My first significant Perl script was a CGI database manager. Because it was my first script, I did a lot of things that, in the light of more experience, seem dead wrong. One of those things was combining too many functions (i.e. query handlers) into one large program. It started innocently enough. I just wanted to be able to make a query, do a search, and present the results. Then came the stats. Heck, I can compute the stats in the same program. After all, the data access engine is already there. After that came an addition to format the stats in a nice downloadable pdf. Might as well just stick that in there, too! And did I mention how convenient having all that stuff in one big script made it to use global variables? Well, you get the idea.

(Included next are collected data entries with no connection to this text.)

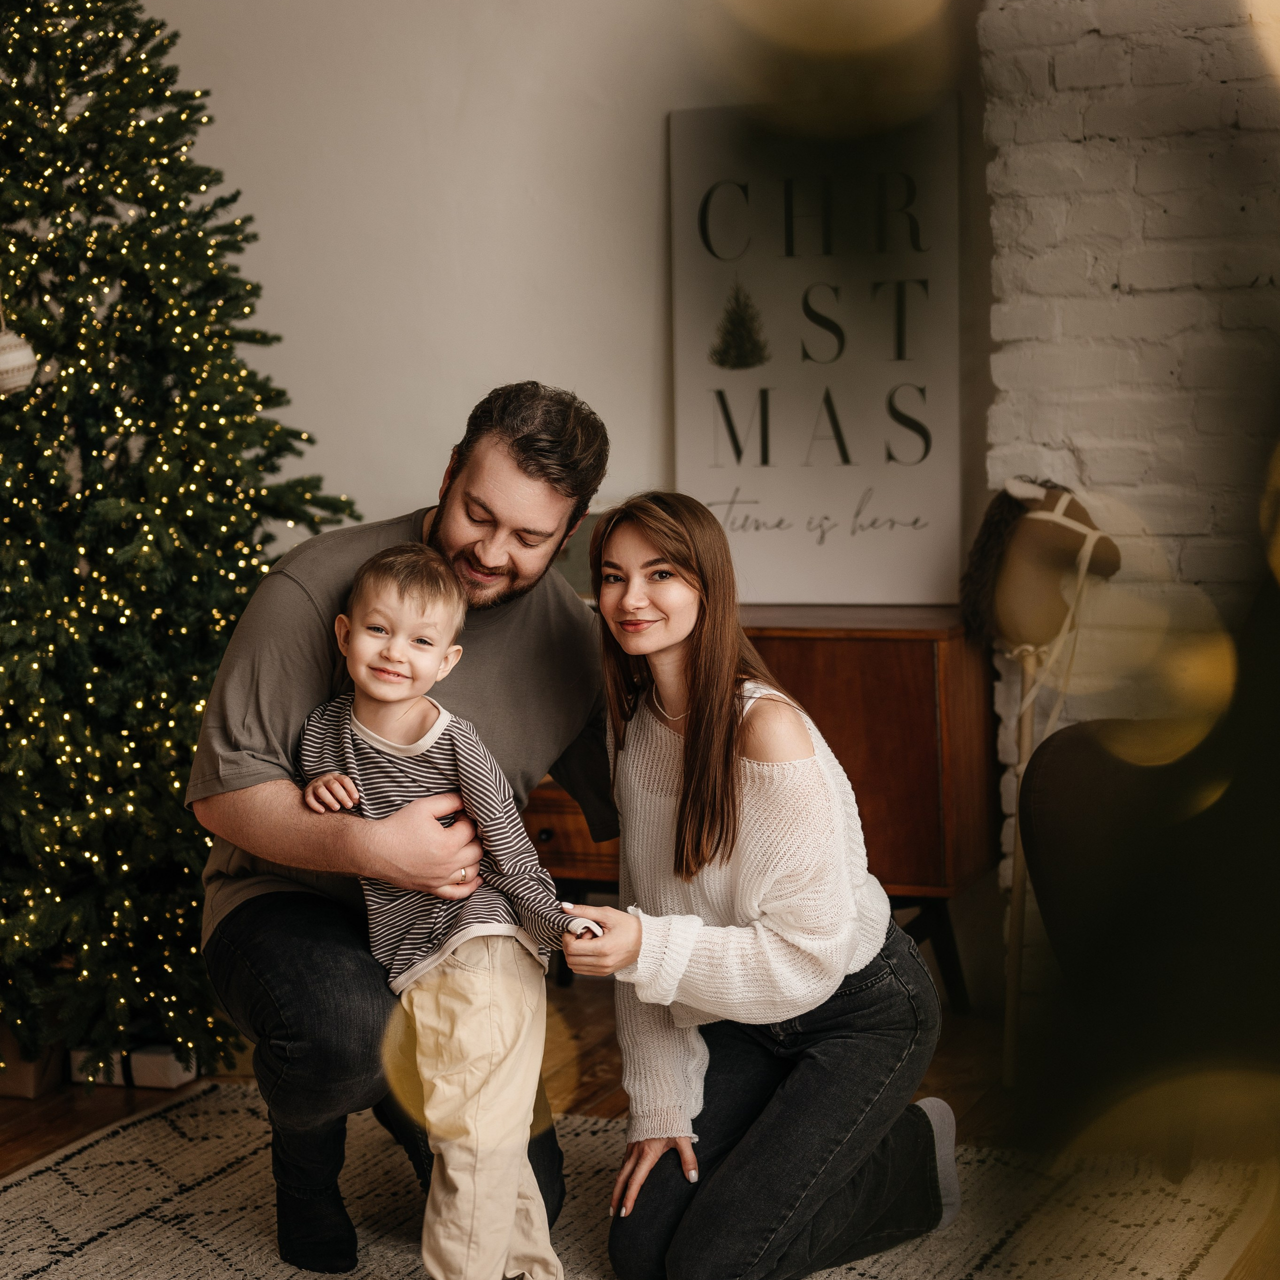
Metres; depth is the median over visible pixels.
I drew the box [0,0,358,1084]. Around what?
christmas tree
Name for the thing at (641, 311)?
wall
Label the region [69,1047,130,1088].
gift box
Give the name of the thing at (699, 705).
woman
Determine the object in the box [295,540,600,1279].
child
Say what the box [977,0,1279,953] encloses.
brick wall
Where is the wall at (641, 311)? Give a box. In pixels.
[121,0,1010,585]
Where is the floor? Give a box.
[0,965,1279,1279]
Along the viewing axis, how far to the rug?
3.76 m
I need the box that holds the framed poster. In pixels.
[668,98,961,606]
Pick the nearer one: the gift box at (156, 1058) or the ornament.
the ornament
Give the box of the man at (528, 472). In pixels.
[182,380,620,1279]
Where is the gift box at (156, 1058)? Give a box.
[127,1042,198,1089]
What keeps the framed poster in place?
on the wooden sideboard
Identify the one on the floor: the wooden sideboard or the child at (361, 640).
the wooden sideboard
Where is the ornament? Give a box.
[0,325,38,394]
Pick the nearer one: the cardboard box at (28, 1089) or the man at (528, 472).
the man at (528, 472)
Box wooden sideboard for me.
[520,607,995,1014]
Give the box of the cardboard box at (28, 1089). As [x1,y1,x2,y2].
[0,1029,64,1100]
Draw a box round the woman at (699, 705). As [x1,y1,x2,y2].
[549,488,959,1277]
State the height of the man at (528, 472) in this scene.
1.257 m
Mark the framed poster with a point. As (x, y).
(784, 494)
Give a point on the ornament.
(7, 367)
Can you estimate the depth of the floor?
4.47 m
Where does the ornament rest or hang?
hanging from the christmas tree at (13, 106)
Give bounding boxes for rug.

As far as compile-time goes, frankly I don't care whether it's 10 milliseconds or two seconds. It's not one of those 10,000 hits-per-day sites. What I do care about is maintainability, and the capacity to modify function by building out rather than up. This could have been achieved by having one module whose only job was to interface to the database via exported data objects and methods. That way each query could have been handled by a different, much shorter script, and the data retrieved and contained in nice, tidy object variables instead of being splattered across a score or two of global scalars. Plus -- and most importantly of all -- I could follow the logic of each query handler without having to scroll back and forth through several thousand lines of code.
Now I know. And I'm sorely tempted to do a major rewrite, except -- doggone it all -- the blasted thing works!